In Focus

Curtailing the power of Central Bankers

Thursday August 25, 2016 Dr Ganesh Nana

Implementing monetary policy

How did Central Bankers get to be so powerful?  Today, Central bankers have power over one of the most important economic policy spheres in a modern-day economy – i.e. monetary policy (usually in the form of interest rates).

 

However, this was not always the case.  During the 1980s this power was transferred to Central Bankers in the guise of inflation-fighting.  This transfer of power was due to the apparent inability, irresponsibility, and/or untrustworthiness of governments to take the necessary steps to control inflation.

 

To placate those concerned at the time at the apparent loss of democratic control over a core area of policy, there was reassurance from the ‘rules versus discretion’ literature.  That is, there was no handover of policy power, just the handover of the implementation of a fixed ‘rule’ (i.e. loosen monetary policy if inflation is low; tighten monetary policy if inflation is high).  Indeed, this was an acclaimed virtue of the move.

 

The simplicity of a ‘single target, single tool’ framework, meant the implementation of monetary policy could be transferred to a team of technocrats (i.e. Central Bank officials).  Moreover, such technocrats would be immune to pesky external influences.  Consequently, if any discretion was to be exercised then that would only be at the behest of Government.  So, there was no loss of democratic accountability, choice or control.

 

 

The power grab

But, some three decades later, this argument is negated through the Central Bankers own admissions.  An example is the recent speech by the Governor of the Reserve Bank of
New Zealand -

 

Monetary policy decisions are influenced by assessments of such questions based on research, modelling and scenario analysis. The complexity of the discussions that underlie policy decisions within a central bank belies the apparent simplicity of what is often a single interest rate instrument and a single inflation target.

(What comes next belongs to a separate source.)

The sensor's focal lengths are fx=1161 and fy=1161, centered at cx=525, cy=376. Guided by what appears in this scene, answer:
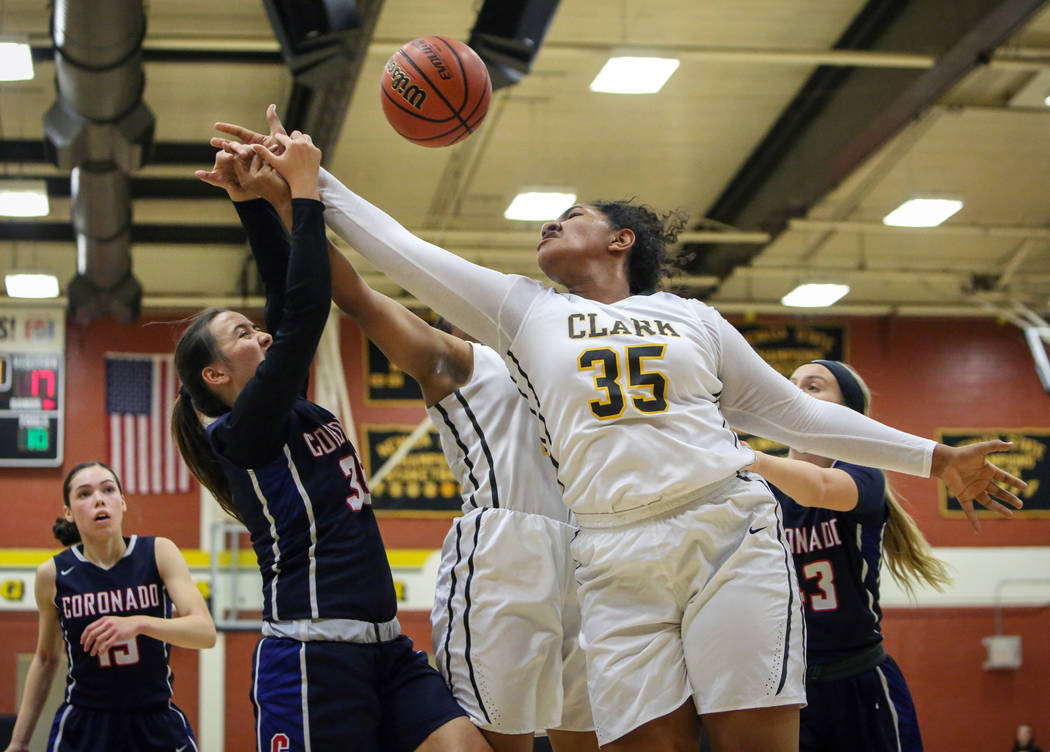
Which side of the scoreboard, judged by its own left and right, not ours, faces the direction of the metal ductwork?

In the end, judgement is inevitably involved in balancing a range of risks and uncertainties. Some of these lie beyond the influence of the central bank, while others can be addressed or moderated through monetary policy. Policy decisions inevitably involve reflection and pragmatism in managing different trade-offs.

 

And there you have it.  The Central Bank does not impose a ‘rule’.  Rather, it exercises judgement.  And that admission, to me, is more than a bit breath-taking.

 

Judgement decisions on what economic policy should, or should not, be implemented lies rightly in the hands of the elected government.  Government is the institution that is accountable to the people.  Government is the only institution that has the mandate to make judgements as to which policy should, or should not, be implemented.

 

This distinction is not academic.  It is critically important because judgement decisions are about trade-offs, as is clearly articulated in the Governor’s speech.  And trade-offs inevitably result in some winners and some losers.  That is the very nature of a trade-off.

 

I would argue strongly – nay, vehemently – that policy trade-off decisions should be clearly in the hands of our elected representatives.  I want them to justify their decided choice of winners and losers, and have the opportunity to dismiss them if I disagree with their choices.  That is the very nature of democracy.

 

Call me naïve if you must; but I do not remember handing over my right to influence the division of society between winners and losers to a group of technocrats.  Definitely not to a group of bankers.

 

Bluntly, policy trade-off decisions should not be in the hands of technocrats, unelected officials, or – least of all – in the hands of a group of bankers

 

 

How did we get here?

Effectively, over the last three decades there has been considerable mission creep for the monetary policy framework.  We started with an agreed target based on a ‘rule’, which limited discretion.  But the original agreement to contract-out the implementation of monetary policy to a group of technocrats has been unilaterally re-written.

 

In essence, Central Banks have consolidated and expanded their powers so that they now include discretionary decisions as a ‘natural’ component of their function.  There is now an entrenched acceptance that Central Bank power is the norm in the management of any economy.

 

Further, many governments around the world have been keen to accommodate this breach of contract in order to fulfil their desire to limit government discretionary intervention; while other governments have just remained either blind and culpably neglectful to this consolidation of power.

 

 

What needs to happen?

There needs to be a brake, and then a reversal, on the expansion of power and influence of Central Banks.  They need to be reminded of their subservient status.  Central Banks serve the economy; not the other way around.  Central Banks should not be seen as ‘all powerful’.  Rather, their role of implementing the policy decisions of Government needs to be re-established.

 

However, this also needs Government to step up to its role and responsibilities.  Central Banks are not responsible for managing an economy; they are not responsible for ensuring sufficient housing supply to provide shelter for the populace; they are not responsible for ensuring wage levels are sufficient to live on; nor are they responsible for avoiding the next economic recession.

 

These are all the role and responsibility of Government.  Government just need to stop contracting out their policy-setting role and to stop neglecting their responsibilities.